We are satisfied that there has been no breach of the Covid-19 regulations in this case, and there will be no misconduct investigation into Chief Superintendent Wylie’s travel or his leadership
In a statement, BTP said: “British Transport Police is a national police force with its headquarters in London, and as such our officers are required to regularly travel across England, Scotland and Wales for essential meetings or as operationally required. In these instances, Chief Superintendent Wylie will stay at whichever address is the most convenient.
“Our officers can be posted anywhere in the UK, at any time. This means it is not unusual for them to have their family home in one part of the country and rent other accommodation nearer to where they are currently stationed.

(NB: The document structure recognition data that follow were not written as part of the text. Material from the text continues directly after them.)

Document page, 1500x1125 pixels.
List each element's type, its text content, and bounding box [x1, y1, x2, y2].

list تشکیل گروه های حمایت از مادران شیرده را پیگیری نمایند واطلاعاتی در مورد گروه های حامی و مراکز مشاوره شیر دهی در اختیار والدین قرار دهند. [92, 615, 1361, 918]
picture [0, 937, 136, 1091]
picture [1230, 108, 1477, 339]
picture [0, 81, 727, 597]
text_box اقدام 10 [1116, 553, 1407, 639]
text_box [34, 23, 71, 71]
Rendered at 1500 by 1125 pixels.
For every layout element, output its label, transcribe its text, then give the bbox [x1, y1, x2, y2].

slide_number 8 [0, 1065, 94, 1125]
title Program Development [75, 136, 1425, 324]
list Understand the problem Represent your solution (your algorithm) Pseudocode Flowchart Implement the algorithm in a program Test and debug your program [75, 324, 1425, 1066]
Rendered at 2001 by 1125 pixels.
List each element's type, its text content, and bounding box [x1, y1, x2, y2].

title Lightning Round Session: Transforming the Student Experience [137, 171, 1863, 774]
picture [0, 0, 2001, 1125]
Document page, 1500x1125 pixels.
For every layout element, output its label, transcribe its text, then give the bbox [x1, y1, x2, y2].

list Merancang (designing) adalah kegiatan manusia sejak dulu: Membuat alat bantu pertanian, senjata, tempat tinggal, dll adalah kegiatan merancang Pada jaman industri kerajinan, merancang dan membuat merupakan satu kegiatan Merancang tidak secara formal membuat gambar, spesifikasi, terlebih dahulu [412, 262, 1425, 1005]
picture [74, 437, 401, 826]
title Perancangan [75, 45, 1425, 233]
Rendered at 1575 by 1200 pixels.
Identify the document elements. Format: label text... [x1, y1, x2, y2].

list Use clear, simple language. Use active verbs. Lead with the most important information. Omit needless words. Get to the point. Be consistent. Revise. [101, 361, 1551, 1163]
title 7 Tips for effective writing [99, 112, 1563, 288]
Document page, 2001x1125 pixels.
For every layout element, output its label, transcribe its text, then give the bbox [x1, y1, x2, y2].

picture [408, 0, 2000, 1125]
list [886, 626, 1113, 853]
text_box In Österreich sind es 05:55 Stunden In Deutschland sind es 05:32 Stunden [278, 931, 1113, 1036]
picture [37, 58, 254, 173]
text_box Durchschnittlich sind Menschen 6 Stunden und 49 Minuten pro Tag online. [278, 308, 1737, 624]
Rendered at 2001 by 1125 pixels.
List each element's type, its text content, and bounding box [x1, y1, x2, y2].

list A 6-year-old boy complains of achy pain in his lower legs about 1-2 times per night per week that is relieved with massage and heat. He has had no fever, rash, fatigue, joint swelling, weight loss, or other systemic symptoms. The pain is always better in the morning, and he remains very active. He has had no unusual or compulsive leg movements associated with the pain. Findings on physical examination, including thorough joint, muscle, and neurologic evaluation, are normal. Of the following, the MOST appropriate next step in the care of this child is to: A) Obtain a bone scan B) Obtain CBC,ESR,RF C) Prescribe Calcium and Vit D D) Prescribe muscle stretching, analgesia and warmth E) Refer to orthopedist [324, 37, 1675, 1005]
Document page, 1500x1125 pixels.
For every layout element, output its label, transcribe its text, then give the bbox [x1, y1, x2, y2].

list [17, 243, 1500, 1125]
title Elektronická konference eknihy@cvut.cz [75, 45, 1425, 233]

“Crucially, the restrictions state that people should only leave the place they are living if they have a reasonable excuse. This includes travelling for the purposes of work where it is not reasonably possible for that person to work from the place they are living.
“It would not be reasonably possible for Chief Superintendent Wylie to perform his role solely from either the Glasgow address, or his home in Yorkshire.”
The UK went into lockdown on March 23.
BTP said Mr Wylie personally rents a single occupancy flat in Glasgow for the purposes of essential overnight stays.
Deputy Chief Constable Adrian Hanstock said: “We are satisfied that there has been no breach of the Covid-19 regulations in this case, and there will be no misconduct investigation into Chief Superintendent Wylie’s travel or his leadership.
“Furthermore, Chief Superintendent Wylie is a highly respected officer and I have full confidence in both his integrity and his ability to perform his duties.”
It comes after Scotland’s former chief medical officer Dr Catherine Calderwood resigned after it emerged she had twice visited her second home in Fife contrary to her own warnings to avoid unnecessary travel.
Mr Leonard said: “British Transport Police officers are currently playing a crucial role as guardians of the lockdown. Alongside the Scottish Government and Police Scotland, the BTP’s message to the people of Scotland has rightly been to stay at home, and avoid any unnecessary travel.
“People across Scotland and the whole UK have made huge sacrifices during this time, including missing family funerals and spending precious time away from their loved ones.
“But it seems as if the BTP’s top officer in Scotland has failed to learn the lessons of the Catherine Calderwood debacle, and believes there is one rule for him, and one rule for the rest of us.
“This could have serious consequences for the BTP’s ability to police the lockdown, which could in turn endanger public safety in Scotland. Eddie Wylie has serious questions to answer.”